* Work task *
Find all lines in the listing that include the word "Tlogo", then copy them.

* Input data *
::::
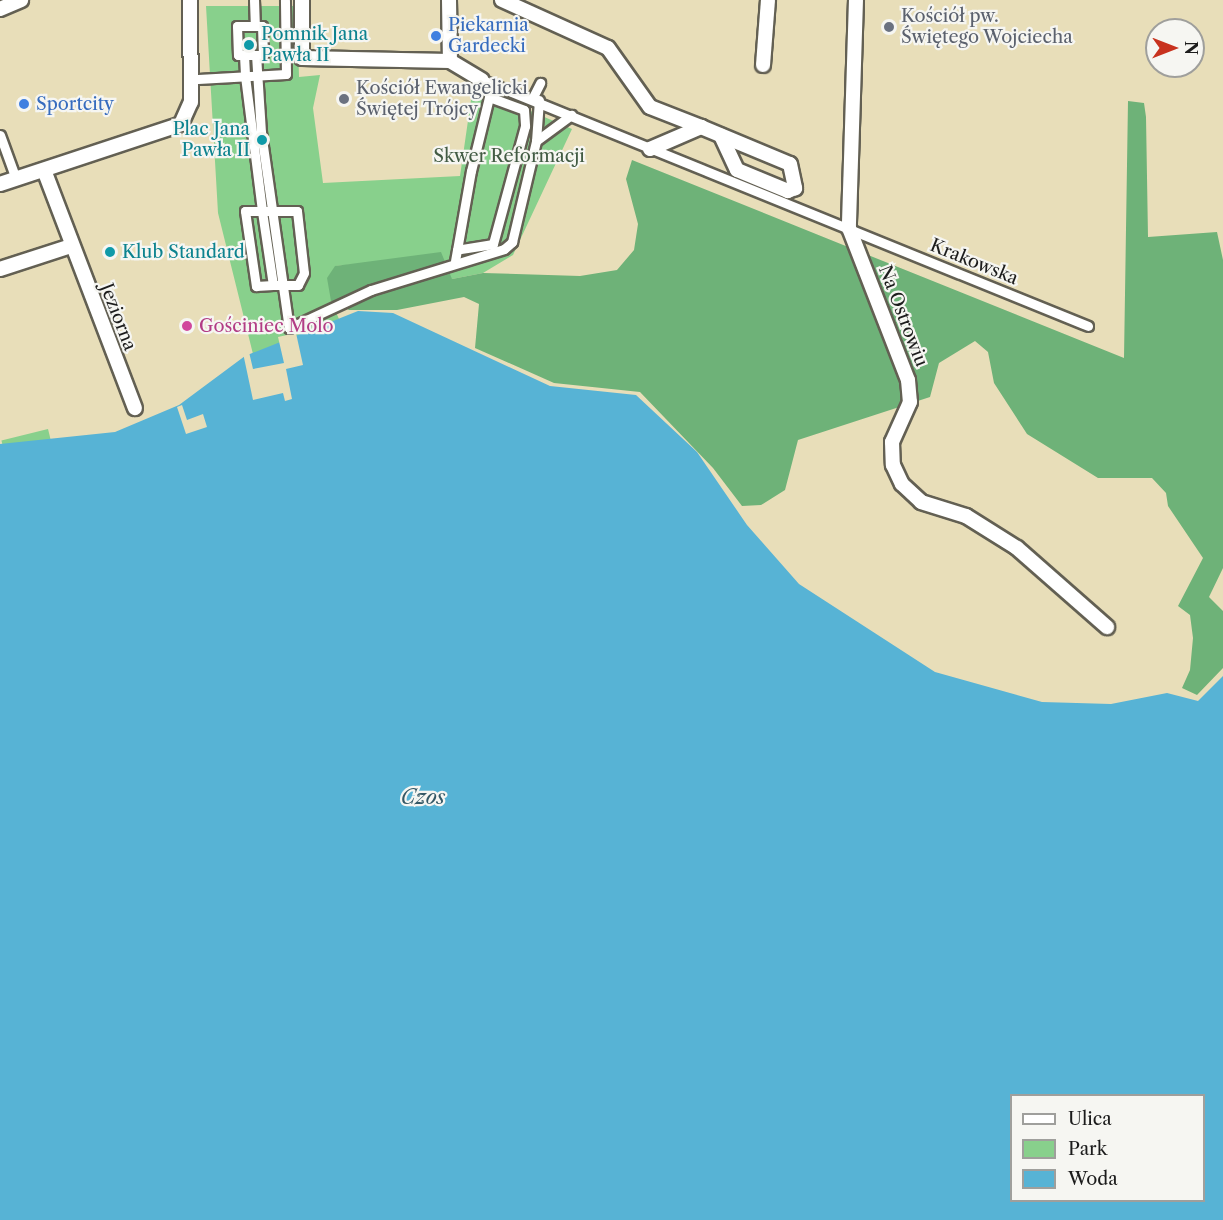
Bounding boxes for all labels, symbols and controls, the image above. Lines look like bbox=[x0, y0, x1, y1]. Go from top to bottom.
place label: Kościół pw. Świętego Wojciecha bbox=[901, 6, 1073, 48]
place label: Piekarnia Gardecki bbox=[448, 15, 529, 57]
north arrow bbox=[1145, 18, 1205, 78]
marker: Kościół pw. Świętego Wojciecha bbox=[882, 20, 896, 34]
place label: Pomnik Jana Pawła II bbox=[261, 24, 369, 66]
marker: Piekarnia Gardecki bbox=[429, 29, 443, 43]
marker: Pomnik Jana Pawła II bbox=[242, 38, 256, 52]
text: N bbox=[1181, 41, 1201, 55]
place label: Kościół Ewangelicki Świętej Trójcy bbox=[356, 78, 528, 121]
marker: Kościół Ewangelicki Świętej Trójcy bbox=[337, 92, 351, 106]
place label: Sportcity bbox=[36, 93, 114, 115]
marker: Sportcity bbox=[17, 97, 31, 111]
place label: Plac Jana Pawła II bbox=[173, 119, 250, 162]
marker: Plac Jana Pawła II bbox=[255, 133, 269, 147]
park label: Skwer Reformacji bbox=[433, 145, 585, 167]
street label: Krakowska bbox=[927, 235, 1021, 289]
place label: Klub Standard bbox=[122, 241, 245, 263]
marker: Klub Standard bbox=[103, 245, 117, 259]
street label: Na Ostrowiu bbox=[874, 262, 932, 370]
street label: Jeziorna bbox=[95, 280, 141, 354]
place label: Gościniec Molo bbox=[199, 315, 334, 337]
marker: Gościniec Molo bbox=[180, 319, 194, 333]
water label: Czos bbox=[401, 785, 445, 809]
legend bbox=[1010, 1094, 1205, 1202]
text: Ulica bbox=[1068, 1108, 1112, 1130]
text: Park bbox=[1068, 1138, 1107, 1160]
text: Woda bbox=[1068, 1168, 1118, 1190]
::::
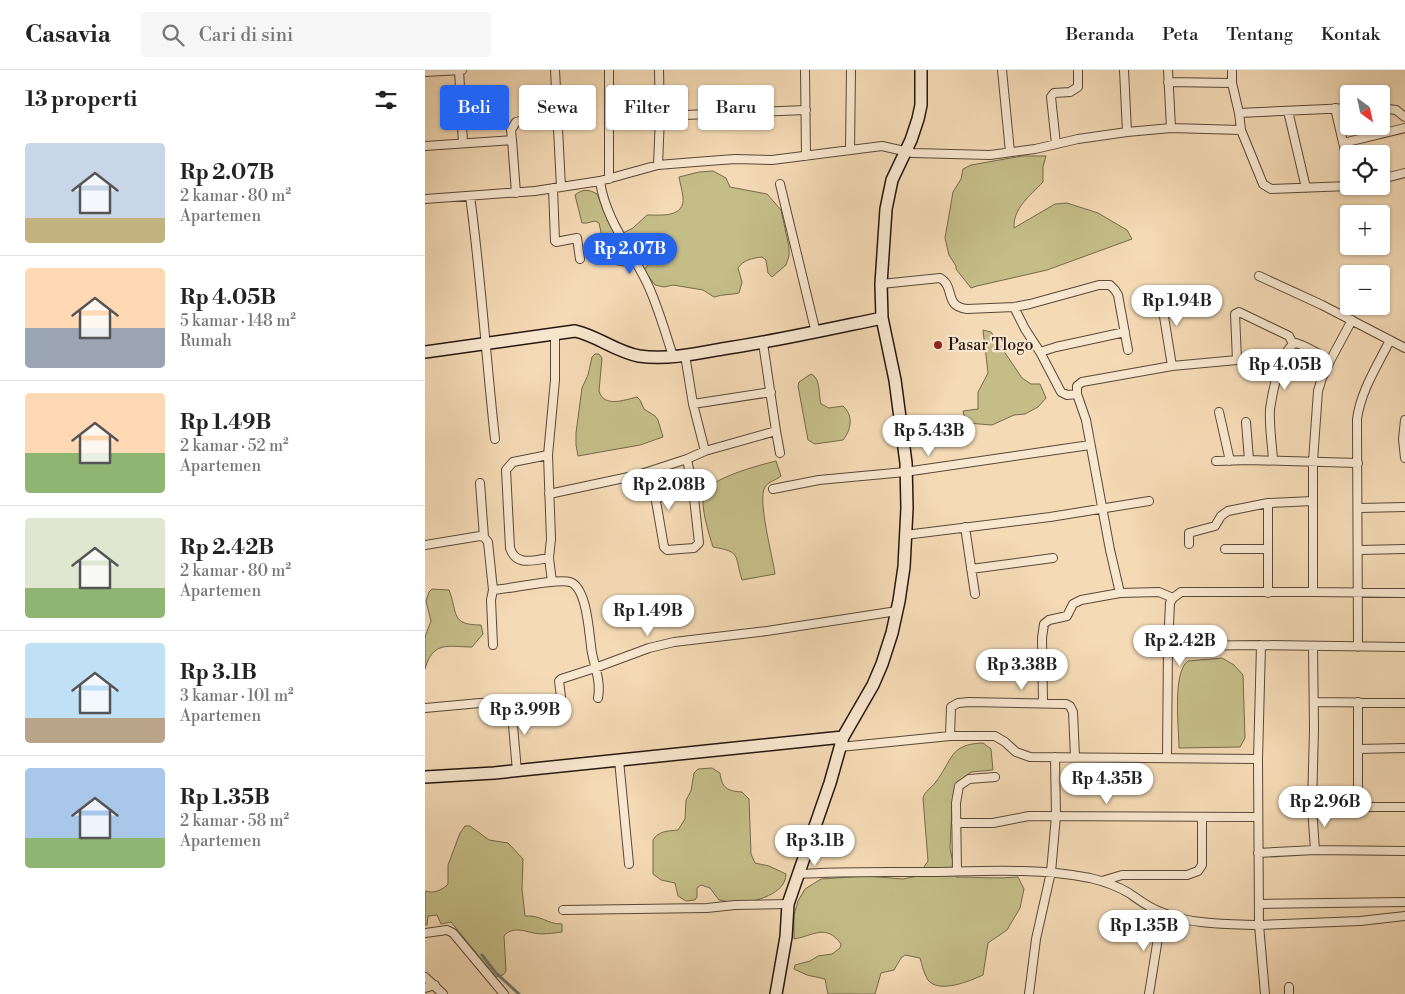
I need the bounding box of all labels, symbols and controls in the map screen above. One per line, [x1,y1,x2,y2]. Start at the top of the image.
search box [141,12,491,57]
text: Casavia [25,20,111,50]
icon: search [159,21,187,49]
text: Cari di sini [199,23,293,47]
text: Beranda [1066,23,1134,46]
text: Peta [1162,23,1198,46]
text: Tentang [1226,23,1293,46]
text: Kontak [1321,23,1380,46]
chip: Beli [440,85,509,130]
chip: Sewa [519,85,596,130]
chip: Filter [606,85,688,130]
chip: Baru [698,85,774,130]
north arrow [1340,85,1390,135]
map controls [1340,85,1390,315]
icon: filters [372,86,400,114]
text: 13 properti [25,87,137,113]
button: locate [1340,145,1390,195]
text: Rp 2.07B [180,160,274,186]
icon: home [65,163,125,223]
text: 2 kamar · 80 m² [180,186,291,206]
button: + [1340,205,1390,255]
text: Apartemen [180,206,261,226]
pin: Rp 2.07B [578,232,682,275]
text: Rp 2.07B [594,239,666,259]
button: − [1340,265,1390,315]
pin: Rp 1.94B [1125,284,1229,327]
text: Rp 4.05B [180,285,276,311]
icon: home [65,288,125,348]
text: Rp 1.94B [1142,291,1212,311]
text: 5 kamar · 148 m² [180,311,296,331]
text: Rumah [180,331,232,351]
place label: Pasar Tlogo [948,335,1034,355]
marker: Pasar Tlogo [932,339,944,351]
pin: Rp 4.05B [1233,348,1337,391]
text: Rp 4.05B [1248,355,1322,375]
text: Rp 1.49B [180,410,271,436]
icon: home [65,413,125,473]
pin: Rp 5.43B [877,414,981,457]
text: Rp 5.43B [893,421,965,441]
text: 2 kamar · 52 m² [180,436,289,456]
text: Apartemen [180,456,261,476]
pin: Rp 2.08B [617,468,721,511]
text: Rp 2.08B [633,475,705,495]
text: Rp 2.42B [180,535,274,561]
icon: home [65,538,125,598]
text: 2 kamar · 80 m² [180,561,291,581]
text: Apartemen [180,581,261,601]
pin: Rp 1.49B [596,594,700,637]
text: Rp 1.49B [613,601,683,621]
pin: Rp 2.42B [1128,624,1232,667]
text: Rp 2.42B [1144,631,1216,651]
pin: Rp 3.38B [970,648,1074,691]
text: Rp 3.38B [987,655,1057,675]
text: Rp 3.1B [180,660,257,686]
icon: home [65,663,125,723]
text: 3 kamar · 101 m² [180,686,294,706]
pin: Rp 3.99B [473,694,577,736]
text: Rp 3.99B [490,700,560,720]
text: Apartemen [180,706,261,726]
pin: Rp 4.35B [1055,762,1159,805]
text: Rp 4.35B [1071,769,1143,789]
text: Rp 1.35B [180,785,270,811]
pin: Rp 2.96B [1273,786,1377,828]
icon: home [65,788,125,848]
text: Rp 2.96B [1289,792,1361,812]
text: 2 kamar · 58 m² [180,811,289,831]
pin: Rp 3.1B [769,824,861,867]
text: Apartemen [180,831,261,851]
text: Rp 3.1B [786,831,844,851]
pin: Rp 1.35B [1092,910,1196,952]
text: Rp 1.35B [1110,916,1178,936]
::::
* Completed task *
place label: Pasar Tlogo [948,335,1034,355]
marker: Pasar Tlogo [932,339,944,351]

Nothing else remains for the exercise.